I’ll be 54. I’ll be 77 when Social Security is projected to go kaput in 2042.
Not that I’ve ever expected either to be around by the time I need them.
Social Security was passed by Congress in 1935, when an American?s average life expectancy was 61.7 years. 30 years later, when Medicare was first established, life expectancy was 69.7. It’s now 77.4 years.
Had the age at which a person qualifies for either of the programs been tied to life expectancy when the programs were first passed, one’s first Social Security checks wouldn’t begin arriving nowadays until one’s 8Oth birthday. People would qualify for Medicare at the age of 72.
Now obviously any retroactive attempt to raise the qualification ages to what they should be now based on the life expectancy of the 30’s is bound to fail, but there’s no logical reason why both programs can’t be set up to function that way in the future, though whether the political will to do so is available is another question entirely.
American life expectancy in 2019 is expected to be somewhere in the neighborhood of 80 years, which would raise the Medicare qualification age to 68–hardly a crippling burden for someone expecting another 12 years of life, and it would save…call it whatever 2019’s equivalent of what $750 billion is worth today. (Medicare outlays in 2004 are expected to be $250 million–I just multiplied the number by three. Yes, it almost certainly misses low.)

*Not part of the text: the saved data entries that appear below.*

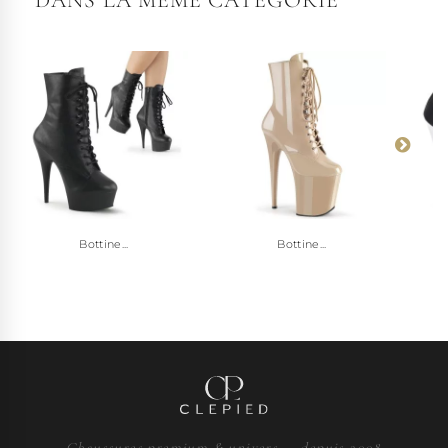
Bottine...
Bottine...
Chaussures premium & univers — depuis 2008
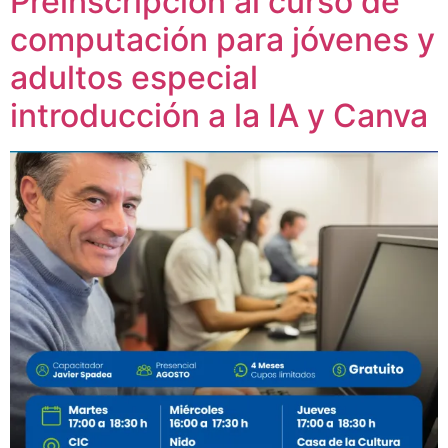
Preinscripción al curso de
computación para jóvenes y
adultos especial
introducción a la IA y Canva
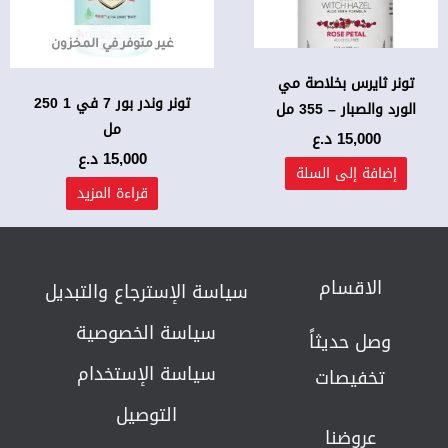
غير متوفر في المخزون
تونر ثايرس بخلاصة مي
تونر وندر بور 7 في 1 250
الورد والصبار – 355 مل
مل
15,000
د.ع
15,000
د.ع
إضافة إلى السلة
قراءة المزيد
الاقسام
سياسة الإسترجاع والتبديل​
سياسة الخصوصية
وصل حديثاً
سياسة الإستخدام
تخفيصات
التوصيل
عروضنا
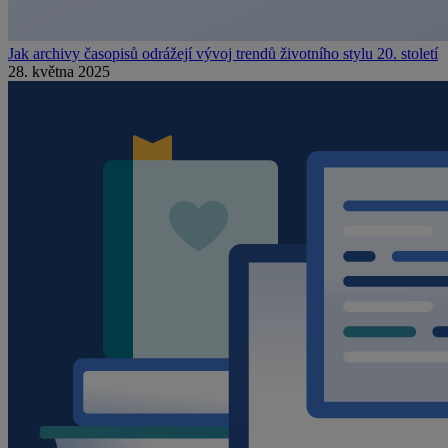
Jak archivy časopisů odrážejí vývoj trendů životního stylu 20. století
28. května 2025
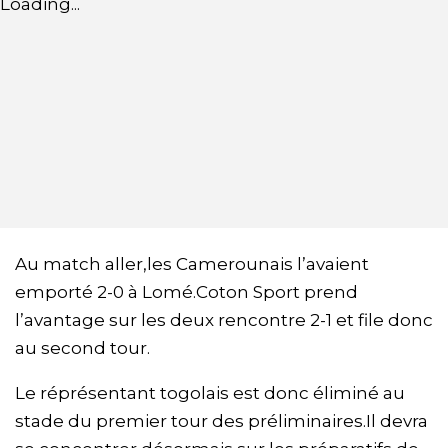
Loading...
Au match aller,les Camerounais l’avaient
emporté 2-0 à Lomé.Coton Sport prend
l’avantage sur les deux rencontre 2-1 et file donc
au second tour.
Le réprésentant togolais est donc éliminé au
stade du premier tour des préliminaires.Il devra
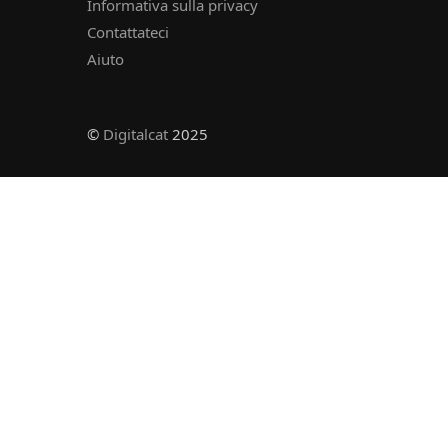
Informativa sulla privacy
Contattateci
Aiuto
©
Digitalcat
2025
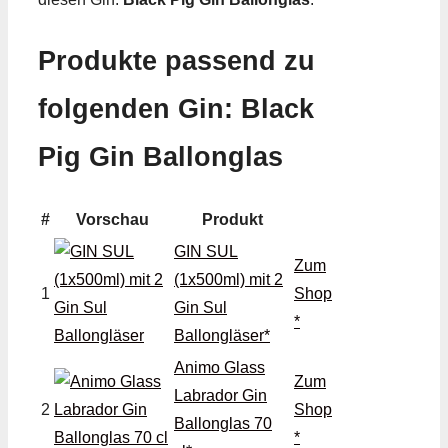
Produkte passend zu
folgenden Gin: Black
Pig Gin Ballonglas
#
Vorschau
Produkt
GIN SUL
Zum
(1x500ml) mit 2
1
Shop
Gin Sul
*
Ballongläser*
Animo Glass
Zum
Labrador Gin
2
Shop
Ballonglas 70
*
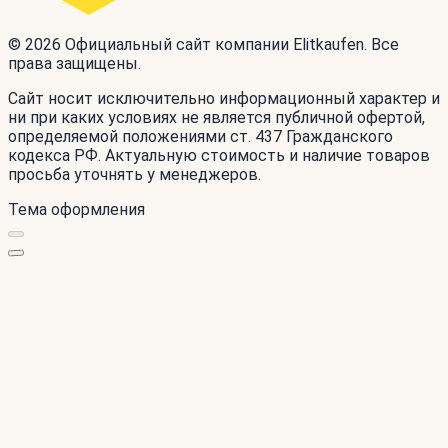
© 2026 Официальный сайт компании Elitkaufen. Все
права защищены.
Сайт носит исключительно информационный характер и
ни при каких условиях не является публичной офертой,
определяемой положениями ст. 437 Гражданского
кодекса РФ. Актуальную стоимость и наличие товаров
просьба уточнять у менеджеров.
Тема оформления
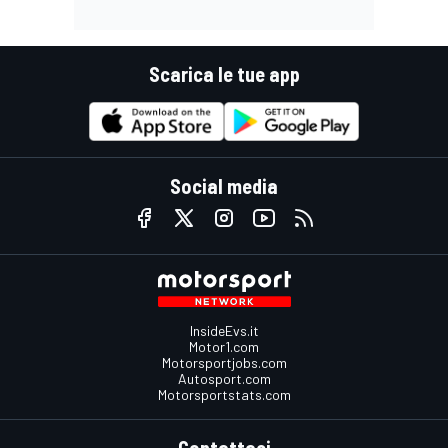
Scarica le tue app
Social media
InsideEvs.it
Motor1.com
Motorsportjobs.com
Autosport.com
Motorsportstats.com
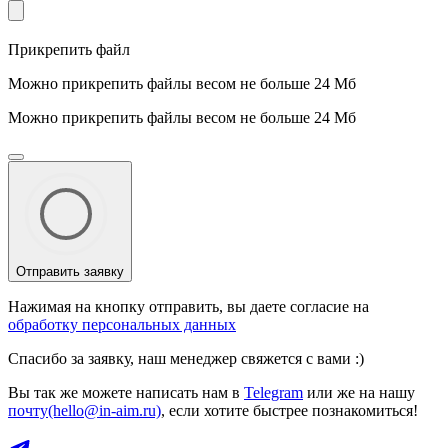
Прикрепить файл
Можно прикрепить файлы весом не больше 24 Мб
Можно прикрепить файлы весом не больше 24 Мб
Отправить заявку
Нажимая на кнопку отправить, вы даете согласие на
обработку персональных данных
Спасибо за заявку, наш менеджер свяжется с вами :)
Вы так же можете написать нам в
Telegram
или же на нашу
почту(hello@in-aim.ru)
, если хотите быстрее познакомиться!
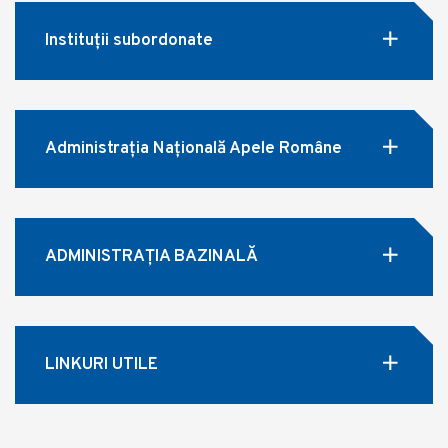
Instituții subordonate
Administrația Națională Apele Române
ADMINISTRAȚIA BAZINALĂ
LINKURI UTILE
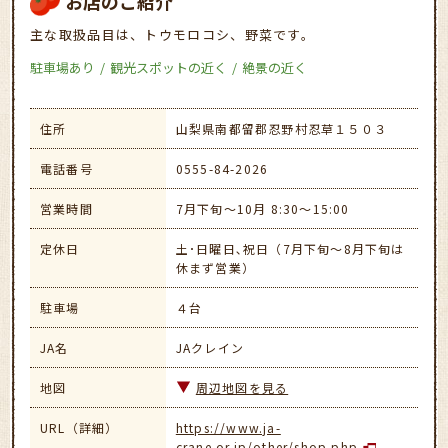
お店のご紹介
主な取扱品目は、トウモロコシ、野菜です。
駐車場あり
観光スポットの近く
絶景の近く
住所
山梨県南都留郡忍野村忍草１５０３
電話番号
0555-84-2026
営業時間
7月下旬～10月 8:30～15:00
定休日
土･日曜日､祝日（7月下旬～8月下旬は
休まず営業）
駐車場
４台
JA名
JAクレイン
地図
周辺地図を見る
URL（詳細）
https://www.ja-
crane.or.jp/other/shop.php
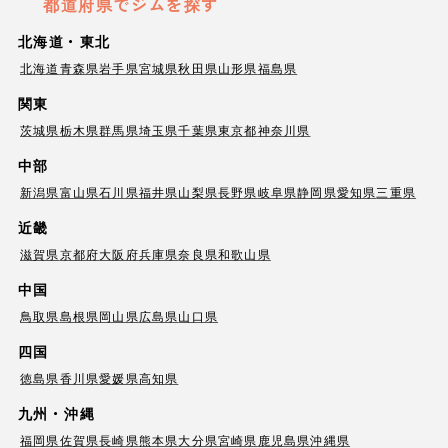
都道府県でジムを探す
北海道・東北
北海道
青森県
岩手県
宮城県
秋田県
山形県
福島県
関東
茨城県
栃木県
群馬県
埼玉県
千葉県
東京都
神奈川県
中部
新潟県
富山県
石川県
福井県
山梨県
長野県
岐阜県
静岡県
愛知県
三重県
近畿
滋賀県
京都府
大阪府
兵庫県
奈良県
和歌山県
中国
鳥取県
島根県
岡山県
広島県
山口県
四国
徳島県
香川県
愛媛県
高知県
九州・沖縄
福岡県
佐賀県
長崎県
熊本県
大分県
宮崎県
鹿児島県
沖縄県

American life expectancy in 2042? 82.2 years, which would raise the retirement and Social Security ages to 70 from today’s already too low 65.* That saves the equivalent of 2.5 trillion in today’s dollars–not an amount to sneeze at no matter when it is.
Tying existent elderly benefits to a ever-higher life expectancy doesn’t seem that controversial to me, but then again, I’m not the AARP, which presumably can be counted on to oppose even theoretical reductions in the amount of money paid out to its members.
*My parents may not feel that this is so–but then again they are both double dipping, which is evidence in favor of my argument, I should think.